A volunteer diver clears underwater garbage in Dapeng in 2017.
A NONPROFIT environmental protection organization in Shenzhen is recruiting volunteer divers to help clean underwater nets and traps in the Dapeng sea area. A cleanup is planned for April, according to the organization Dive for Love.
Diving enthusiasts who want to contribute to the preservation of the ocean environment can sign up for the campaigns. Nets are among the most dangerous types of underwater garbage, threatening coral and other ocean life.
Lin Xiaohui, a staff member with the NGO, said that they plan to organize 10 cleanups this year. The organization will need a dozen volunteer divers who are trained and certified.
Eligible volunteer divers are required to have good awareness of safety, as well as be familiar with the underwater environment and navigation system. Also, the volunteers will have to master performance buoyancy techniques, and the use of a surface marker buoy and an underwater cutter.
Dive for Love has organized six net cleanups since April last year, collecting over 225 kilograms of garbage on the seabed.
The monthly cleanups of fishing nets is part of what Dive for Love has been doing over the past few years to restore the ecosystem in the sea areas in Dapeng.
Last October, the NGO initiated a Coral Preservation Project that aims to build a coral conservation belt extending 100 meters in the waters of Da'ao Bay.

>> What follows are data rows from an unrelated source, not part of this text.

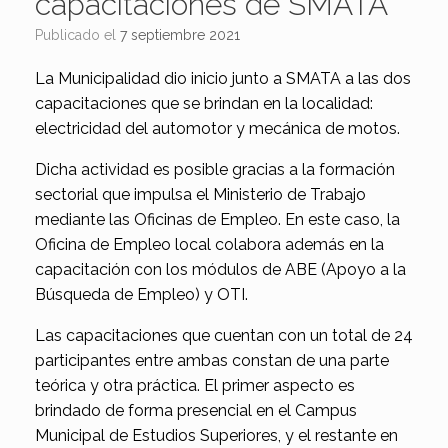
capacitaciones de SMATA
Publicado el
7 septiembre 2021
La Municipalidad dio inicio junto a SMATA a las dos
capacitaciones que se brindan en la localidad:
electricidad del automotor y mecánica de motos.
Dicha actividad es posible gracias a la formación
sectorial que impulsa el Ministerio de Trabajo
mediante las Oficinas de Empleo. En este caso, la
Oficina de Empleo local colabora además en la
capacitación con los módulos de ABE (Apoyo a la
Búsqueda de Empleo) y OTI.
Las capacitaciones que cuentan con un total de 24
participantes entre ambas constan de una parte
teórica y otra práctica. El primer aspecto es
brindado de forma presencial en el Campus
Municipal de Estudios Superiores, y el restante en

The NGO raised around 240,000 yuan (US$37,945) in last year's "99 Charity Day," China's largest online fund-raising campaign run by Tencent, for the Coral Preservation Project.
Sea areas in Shenzhen once flourished with coral reefs. However, the coral cover has fallen from over 76 percent to 34 percent, due to human activity, over the past three decades, according to Guangdong Reef Check, an annual survey of the reefs' condition, Sixth Tone reported.
The restoring procedure can take quite a long time to make progress. Dive for Love has enlisted 600 volunteers from all walks of life since 2014, joining groups that work on ocean conservation in the region.